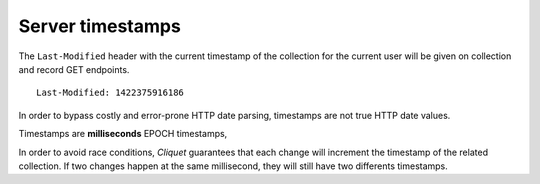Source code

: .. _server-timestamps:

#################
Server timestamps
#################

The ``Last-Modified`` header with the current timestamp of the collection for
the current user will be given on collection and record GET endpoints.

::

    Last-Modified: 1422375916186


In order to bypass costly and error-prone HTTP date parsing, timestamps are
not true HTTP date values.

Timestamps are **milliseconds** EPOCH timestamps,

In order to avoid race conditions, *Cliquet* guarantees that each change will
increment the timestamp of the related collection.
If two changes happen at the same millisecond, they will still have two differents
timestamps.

# # # # # # #

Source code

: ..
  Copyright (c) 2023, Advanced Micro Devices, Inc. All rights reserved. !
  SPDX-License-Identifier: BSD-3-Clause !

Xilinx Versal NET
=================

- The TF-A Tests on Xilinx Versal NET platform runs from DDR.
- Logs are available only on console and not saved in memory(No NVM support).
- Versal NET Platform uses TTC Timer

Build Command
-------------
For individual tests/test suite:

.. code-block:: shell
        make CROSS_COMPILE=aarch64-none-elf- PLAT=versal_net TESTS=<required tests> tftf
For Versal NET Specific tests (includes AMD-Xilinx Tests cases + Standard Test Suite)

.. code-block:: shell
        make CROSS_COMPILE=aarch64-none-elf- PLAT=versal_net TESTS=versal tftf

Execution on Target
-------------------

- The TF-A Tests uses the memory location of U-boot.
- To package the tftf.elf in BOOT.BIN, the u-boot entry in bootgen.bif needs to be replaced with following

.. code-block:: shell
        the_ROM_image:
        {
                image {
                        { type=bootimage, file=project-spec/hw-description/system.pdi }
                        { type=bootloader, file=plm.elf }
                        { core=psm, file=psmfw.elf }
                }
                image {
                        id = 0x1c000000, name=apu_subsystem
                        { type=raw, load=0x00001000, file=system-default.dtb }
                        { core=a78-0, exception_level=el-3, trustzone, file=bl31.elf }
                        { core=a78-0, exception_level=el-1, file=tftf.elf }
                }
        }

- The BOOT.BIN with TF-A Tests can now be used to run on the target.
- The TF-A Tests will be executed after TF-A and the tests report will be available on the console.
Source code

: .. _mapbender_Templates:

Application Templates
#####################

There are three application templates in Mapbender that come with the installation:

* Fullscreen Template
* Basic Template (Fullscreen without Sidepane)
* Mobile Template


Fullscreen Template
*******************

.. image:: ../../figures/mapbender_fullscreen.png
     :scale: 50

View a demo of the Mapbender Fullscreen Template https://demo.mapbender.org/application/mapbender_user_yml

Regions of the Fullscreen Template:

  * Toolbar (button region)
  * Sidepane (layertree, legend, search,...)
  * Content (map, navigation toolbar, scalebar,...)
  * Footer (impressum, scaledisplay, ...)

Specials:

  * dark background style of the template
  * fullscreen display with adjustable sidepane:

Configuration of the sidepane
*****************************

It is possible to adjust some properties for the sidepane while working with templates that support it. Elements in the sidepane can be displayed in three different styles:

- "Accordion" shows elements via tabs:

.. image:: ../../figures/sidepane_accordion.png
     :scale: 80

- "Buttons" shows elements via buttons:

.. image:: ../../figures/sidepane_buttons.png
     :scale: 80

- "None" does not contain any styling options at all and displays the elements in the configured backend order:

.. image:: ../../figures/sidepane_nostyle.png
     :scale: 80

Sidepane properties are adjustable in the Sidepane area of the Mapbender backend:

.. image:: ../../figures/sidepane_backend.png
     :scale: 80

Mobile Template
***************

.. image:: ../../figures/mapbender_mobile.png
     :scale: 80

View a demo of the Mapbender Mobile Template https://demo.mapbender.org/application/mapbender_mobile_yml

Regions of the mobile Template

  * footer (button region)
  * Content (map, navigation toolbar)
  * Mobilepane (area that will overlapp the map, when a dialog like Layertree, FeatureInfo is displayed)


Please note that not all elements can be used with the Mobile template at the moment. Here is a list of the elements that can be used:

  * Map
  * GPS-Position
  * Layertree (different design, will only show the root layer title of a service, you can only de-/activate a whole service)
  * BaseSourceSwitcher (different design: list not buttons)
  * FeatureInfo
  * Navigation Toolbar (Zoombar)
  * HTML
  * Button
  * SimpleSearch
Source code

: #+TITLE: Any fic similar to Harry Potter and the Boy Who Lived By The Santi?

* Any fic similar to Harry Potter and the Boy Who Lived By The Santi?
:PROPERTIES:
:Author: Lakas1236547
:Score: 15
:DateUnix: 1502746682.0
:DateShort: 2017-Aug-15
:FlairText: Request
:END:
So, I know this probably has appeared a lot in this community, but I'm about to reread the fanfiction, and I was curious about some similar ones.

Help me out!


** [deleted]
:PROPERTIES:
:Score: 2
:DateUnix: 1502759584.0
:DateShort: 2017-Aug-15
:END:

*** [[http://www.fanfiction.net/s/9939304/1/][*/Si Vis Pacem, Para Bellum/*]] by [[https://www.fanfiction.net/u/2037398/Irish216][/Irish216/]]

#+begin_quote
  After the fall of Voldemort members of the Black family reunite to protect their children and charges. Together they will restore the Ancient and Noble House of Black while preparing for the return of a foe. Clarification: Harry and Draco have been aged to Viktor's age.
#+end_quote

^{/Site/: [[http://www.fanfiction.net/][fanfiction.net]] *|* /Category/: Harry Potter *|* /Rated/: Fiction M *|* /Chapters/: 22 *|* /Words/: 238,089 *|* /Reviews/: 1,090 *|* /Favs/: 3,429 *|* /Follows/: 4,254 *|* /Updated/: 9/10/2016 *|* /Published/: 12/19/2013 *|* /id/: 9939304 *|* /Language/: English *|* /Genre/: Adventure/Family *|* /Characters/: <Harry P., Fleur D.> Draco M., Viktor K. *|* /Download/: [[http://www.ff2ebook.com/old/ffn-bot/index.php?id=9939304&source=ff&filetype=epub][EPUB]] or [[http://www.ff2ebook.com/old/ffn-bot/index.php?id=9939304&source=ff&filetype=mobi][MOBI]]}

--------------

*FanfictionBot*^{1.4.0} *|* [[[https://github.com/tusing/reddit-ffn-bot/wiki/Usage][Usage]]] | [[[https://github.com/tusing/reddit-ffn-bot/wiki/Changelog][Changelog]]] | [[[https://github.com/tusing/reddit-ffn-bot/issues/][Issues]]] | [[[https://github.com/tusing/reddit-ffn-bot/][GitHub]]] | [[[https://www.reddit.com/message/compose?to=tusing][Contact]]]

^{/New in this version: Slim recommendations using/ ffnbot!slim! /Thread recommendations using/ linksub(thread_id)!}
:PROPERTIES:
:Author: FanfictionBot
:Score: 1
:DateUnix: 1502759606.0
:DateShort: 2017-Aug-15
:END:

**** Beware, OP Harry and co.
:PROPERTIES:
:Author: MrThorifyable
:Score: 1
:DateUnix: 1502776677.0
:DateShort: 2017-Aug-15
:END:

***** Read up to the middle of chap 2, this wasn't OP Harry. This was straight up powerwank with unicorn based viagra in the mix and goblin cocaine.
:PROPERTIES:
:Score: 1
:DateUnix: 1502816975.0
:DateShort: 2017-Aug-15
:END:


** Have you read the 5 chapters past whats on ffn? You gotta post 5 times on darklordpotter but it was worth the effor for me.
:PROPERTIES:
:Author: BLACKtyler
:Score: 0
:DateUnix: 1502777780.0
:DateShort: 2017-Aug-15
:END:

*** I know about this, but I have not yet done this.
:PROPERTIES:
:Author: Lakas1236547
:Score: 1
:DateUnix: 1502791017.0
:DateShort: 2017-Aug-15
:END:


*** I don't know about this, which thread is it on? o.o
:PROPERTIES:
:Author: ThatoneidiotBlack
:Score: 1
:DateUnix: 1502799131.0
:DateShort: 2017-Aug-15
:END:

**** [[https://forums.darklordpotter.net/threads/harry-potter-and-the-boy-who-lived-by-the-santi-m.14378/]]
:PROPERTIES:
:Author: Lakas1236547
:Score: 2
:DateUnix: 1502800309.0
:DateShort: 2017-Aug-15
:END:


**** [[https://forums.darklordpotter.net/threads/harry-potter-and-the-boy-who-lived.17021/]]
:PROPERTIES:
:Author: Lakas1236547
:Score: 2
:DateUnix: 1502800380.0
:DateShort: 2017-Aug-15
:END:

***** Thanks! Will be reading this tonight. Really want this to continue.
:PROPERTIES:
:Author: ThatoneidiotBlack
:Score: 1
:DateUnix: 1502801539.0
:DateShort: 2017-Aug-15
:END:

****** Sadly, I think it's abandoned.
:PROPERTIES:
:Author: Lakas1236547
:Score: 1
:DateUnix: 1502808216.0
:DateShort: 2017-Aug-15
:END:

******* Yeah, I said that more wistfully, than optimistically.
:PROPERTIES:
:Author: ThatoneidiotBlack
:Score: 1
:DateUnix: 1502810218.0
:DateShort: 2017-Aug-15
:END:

# # # # # # #

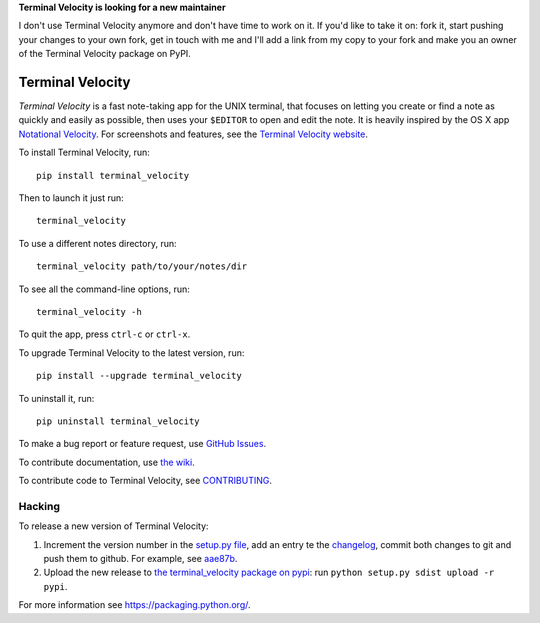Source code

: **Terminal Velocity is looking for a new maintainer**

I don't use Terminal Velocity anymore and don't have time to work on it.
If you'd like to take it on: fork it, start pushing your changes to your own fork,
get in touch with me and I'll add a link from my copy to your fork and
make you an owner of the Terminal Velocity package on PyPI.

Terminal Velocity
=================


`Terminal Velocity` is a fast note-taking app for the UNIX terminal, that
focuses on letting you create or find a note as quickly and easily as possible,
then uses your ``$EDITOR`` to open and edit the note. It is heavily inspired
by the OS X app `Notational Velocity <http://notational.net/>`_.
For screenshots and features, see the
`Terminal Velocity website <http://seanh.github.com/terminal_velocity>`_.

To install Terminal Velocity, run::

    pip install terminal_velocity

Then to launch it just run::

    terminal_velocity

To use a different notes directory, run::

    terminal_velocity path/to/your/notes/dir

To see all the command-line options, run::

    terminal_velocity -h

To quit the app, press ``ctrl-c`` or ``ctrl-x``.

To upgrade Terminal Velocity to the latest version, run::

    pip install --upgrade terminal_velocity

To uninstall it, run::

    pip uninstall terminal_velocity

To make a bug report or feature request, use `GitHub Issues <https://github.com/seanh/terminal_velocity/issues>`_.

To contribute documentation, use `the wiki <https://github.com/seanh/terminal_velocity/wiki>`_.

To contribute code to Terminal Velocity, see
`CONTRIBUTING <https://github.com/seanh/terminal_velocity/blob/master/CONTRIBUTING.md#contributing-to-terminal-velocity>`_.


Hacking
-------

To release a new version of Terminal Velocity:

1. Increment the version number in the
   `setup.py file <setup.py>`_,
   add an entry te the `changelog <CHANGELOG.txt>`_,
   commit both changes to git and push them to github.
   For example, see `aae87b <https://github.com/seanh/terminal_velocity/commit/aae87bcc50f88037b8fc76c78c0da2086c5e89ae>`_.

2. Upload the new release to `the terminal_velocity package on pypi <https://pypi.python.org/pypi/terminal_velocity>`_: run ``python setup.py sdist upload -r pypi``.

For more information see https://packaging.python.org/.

# # # # # # #

Work required => Work out how many lines in the listing above hold the word "FeatureInfo", and answer only with that number.

Response box => 2